Exit costs
The other point investors need to bear in mind is that for those funds from which it is still possible to withdraw funds the cost of doing so will be high.
As Darius McDermott, managing director of Chelsea Financial Services pointed out: “Investors should be aware that there will be very high exit charges for doing so, as most physical property funds have already had ‘fair value adjustments’ and moved from offer to bid pricing.”
But, he added: “I would emphasise that long term investors in the asset class, who would otherwise not change their investments, should not be panicked into making a move. Property is still a good diversifier in an overall portfolio and yields on these funds may also increase, which will be a positive for income investors.”
And this is where one’s resolve needs to be steely. There is no doubt that property funds have done remarkably well since the financial crisis. As is evident from the graph below, the market has more than made up the losses seen during the financial crisis, yet from an income and a diversification point of view, given where other asset classes are currently sitting, an exposure to property remains attractive.

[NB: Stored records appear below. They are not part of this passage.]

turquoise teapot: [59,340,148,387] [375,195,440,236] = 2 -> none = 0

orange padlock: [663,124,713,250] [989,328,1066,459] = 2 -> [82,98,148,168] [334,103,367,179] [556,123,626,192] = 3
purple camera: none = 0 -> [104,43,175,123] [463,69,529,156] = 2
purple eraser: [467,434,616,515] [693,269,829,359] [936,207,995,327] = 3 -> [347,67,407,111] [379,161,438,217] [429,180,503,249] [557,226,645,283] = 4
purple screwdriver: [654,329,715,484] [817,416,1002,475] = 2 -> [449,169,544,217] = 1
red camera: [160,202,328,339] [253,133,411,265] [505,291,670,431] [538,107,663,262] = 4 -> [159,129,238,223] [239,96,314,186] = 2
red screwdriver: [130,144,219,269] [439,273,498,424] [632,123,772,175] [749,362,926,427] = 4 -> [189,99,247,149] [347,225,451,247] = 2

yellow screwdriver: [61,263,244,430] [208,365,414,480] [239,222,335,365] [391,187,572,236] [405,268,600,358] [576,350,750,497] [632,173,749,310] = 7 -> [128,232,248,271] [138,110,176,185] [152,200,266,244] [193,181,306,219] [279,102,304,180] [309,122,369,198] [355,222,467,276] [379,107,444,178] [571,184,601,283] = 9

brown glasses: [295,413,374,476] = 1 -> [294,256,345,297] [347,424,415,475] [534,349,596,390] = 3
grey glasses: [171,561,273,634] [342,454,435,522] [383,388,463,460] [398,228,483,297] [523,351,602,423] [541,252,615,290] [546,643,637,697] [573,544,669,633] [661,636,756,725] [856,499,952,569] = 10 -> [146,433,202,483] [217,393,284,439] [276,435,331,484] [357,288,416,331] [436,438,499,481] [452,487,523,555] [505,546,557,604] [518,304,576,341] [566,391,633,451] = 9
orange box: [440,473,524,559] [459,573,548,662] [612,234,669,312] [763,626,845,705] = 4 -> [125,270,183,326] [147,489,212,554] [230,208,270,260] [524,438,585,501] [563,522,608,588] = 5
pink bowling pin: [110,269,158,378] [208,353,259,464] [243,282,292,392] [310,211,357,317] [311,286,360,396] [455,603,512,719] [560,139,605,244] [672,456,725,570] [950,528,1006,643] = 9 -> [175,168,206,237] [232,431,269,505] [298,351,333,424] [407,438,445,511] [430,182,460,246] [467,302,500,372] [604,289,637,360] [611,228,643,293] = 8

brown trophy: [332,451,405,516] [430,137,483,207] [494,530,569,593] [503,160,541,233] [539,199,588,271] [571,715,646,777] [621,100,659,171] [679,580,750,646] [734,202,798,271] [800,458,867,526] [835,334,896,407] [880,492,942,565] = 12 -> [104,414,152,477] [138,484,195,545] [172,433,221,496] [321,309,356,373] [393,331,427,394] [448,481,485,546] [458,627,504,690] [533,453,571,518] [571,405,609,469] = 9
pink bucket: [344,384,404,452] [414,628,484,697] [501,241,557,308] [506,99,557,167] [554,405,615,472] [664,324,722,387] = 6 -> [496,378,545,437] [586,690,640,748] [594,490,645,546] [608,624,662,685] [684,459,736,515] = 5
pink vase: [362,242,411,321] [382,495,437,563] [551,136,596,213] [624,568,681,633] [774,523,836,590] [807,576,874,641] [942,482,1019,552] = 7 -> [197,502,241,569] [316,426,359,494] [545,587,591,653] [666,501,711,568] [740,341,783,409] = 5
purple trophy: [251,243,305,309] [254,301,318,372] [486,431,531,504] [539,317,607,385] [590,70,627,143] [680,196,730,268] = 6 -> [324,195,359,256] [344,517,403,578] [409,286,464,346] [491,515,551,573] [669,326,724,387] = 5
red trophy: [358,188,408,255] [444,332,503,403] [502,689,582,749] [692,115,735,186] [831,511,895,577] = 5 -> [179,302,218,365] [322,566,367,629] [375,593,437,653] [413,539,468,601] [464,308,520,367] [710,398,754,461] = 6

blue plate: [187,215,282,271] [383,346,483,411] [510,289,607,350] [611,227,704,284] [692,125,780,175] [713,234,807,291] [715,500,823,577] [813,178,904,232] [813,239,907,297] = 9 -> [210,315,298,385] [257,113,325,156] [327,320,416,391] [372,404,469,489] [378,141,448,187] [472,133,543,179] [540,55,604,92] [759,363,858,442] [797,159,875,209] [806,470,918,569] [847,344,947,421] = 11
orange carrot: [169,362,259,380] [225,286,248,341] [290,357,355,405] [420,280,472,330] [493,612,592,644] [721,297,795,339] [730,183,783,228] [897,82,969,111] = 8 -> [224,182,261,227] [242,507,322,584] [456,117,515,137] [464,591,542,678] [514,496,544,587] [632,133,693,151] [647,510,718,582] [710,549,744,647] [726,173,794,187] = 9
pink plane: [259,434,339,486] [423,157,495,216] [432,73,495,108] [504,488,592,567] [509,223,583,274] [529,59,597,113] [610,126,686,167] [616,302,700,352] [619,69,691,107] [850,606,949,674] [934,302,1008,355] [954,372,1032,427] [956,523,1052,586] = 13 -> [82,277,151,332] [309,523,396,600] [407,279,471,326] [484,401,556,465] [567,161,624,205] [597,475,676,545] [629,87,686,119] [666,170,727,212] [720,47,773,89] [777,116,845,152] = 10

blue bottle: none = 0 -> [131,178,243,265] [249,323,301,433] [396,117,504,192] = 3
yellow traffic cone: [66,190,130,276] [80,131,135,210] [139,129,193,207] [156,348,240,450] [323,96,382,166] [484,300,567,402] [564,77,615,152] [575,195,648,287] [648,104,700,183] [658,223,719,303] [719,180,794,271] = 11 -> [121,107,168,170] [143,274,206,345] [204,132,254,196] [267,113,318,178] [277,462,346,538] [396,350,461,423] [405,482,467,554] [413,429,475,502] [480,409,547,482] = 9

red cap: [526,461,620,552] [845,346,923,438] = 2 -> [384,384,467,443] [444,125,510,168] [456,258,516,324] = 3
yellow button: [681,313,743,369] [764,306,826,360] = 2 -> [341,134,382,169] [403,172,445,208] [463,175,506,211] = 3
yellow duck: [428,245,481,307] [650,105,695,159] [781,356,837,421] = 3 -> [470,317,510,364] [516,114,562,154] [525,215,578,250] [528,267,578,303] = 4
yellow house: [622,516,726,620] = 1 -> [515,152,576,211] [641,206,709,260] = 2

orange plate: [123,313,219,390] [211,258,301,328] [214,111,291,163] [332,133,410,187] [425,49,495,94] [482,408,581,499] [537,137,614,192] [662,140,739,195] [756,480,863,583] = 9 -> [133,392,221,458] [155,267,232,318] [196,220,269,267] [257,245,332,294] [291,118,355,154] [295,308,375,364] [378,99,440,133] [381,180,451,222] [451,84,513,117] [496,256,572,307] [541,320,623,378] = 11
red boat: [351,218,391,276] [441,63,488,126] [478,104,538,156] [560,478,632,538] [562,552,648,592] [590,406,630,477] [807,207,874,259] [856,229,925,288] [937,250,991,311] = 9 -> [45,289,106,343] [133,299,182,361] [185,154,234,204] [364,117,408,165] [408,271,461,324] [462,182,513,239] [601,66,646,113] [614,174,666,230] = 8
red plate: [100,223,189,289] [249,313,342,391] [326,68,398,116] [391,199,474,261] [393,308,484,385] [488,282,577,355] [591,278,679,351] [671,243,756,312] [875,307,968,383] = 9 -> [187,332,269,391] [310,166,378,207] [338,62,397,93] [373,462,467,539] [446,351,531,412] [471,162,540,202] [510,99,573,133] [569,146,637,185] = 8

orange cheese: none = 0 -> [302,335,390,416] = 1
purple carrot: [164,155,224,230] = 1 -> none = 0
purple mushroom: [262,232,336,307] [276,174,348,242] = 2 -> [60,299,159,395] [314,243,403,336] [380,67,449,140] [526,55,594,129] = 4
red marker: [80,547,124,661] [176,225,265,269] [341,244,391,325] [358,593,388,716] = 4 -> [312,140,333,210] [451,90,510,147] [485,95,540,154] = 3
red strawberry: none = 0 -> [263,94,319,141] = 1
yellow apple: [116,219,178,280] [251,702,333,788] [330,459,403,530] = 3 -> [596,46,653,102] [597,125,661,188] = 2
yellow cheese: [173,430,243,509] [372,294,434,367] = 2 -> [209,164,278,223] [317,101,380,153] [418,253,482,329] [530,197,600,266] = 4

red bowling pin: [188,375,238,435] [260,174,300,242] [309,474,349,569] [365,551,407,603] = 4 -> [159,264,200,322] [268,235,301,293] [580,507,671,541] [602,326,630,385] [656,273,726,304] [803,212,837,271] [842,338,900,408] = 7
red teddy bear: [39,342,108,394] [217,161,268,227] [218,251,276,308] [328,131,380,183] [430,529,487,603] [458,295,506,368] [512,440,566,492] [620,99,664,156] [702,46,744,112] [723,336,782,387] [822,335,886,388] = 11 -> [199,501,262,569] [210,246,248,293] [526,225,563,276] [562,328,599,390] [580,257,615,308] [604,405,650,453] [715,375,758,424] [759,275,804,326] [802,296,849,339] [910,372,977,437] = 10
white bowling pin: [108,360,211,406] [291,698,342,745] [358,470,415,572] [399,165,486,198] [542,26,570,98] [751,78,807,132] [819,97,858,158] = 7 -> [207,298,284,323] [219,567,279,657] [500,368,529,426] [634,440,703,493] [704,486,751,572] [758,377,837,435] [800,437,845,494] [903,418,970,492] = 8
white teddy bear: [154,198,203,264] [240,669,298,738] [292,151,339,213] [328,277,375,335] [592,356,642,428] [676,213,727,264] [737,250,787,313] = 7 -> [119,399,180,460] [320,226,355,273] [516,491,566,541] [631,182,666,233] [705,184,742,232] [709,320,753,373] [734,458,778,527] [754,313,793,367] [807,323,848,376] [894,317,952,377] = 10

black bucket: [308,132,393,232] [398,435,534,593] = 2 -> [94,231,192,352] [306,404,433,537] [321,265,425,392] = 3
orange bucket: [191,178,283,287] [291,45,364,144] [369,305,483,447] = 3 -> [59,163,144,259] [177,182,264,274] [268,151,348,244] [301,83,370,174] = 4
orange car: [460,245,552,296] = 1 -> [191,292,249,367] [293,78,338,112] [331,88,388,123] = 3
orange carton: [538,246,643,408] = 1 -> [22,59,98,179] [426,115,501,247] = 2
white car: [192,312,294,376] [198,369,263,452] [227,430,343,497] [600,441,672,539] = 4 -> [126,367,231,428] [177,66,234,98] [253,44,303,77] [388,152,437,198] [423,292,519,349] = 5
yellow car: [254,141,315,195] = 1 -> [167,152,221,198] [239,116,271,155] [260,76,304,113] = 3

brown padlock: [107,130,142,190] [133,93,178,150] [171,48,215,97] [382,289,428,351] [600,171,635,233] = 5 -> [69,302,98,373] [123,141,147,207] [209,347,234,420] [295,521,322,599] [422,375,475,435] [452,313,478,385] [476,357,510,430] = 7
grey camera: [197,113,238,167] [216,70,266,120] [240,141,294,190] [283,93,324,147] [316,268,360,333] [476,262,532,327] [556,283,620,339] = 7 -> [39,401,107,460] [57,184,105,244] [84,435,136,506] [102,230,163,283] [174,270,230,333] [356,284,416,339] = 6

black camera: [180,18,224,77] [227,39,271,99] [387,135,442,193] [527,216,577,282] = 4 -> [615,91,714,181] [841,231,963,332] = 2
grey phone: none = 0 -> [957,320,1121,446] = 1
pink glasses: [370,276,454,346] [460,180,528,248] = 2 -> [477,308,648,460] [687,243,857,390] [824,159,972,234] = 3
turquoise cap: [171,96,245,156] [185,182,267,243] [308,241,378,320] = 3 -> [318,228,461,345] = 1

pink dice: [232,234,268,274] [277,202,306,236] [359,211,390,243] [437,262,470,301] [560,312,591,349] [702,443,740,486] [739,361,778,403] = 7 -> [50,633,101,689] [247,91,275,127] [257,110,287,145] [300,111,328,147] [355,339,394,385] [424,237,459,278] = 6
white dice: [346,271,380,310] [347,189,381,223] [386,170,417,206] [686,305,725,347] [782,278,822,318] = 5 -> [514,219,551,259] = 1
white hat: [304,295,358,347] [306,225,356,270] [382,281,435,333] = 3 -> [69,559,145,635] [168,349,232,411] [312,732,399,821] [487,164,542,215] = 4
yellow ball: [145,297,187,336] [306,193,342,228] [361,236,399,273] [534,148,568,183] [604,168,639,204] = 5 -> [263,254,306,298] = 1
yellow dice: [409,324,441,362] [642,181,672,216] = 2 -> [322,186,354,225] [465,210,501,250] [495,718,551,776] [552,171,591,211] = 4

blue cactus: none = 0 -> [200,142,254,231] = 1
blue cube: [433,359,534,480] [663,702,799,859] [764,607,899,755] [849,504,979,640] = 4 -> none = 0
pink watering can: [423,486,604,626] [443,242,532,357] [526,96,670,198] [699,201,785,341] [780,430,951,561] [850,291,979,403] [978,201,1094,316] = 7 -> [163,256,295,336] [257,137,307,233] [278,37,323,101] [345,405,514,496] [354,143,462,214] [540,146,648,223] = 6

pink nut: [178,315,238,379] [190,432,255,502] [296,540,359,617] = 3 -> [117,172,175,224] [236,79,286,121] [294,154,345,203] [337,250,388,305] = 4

For Jason Hollands, the gating of funds is, more than anything else, a reminder of the advantages investment trusts.
“While property investment companies will also be grappling with the same valuation issues as open ended funds, managers do not have to face the prospect of managing liquidity buffers to meet redemptions.”
However, he warned, instead of this, “you may experience equity-like volatility both due to the listed nature of the products and the, generally limited, leverage they employ. This negative sentiment is reflected in widening discounts to published Net Asset Values.
“Core UK listed Real Estate Investment Trusts were trading at about mid teen discounts to NAV ahead of the referendum. Post the vote for Brexit many have sunk to 25-30% discounts. While such bearishness might throw up some opportunities should the UK avoid a recession, investors need to be wary of those trusts with high levels of gearing, a risk that is reflected in those trusts with the deepest discounts. Tennant quality and length of unexpired leases are other key factors to consider since these will determine how secure the rental income stream is.”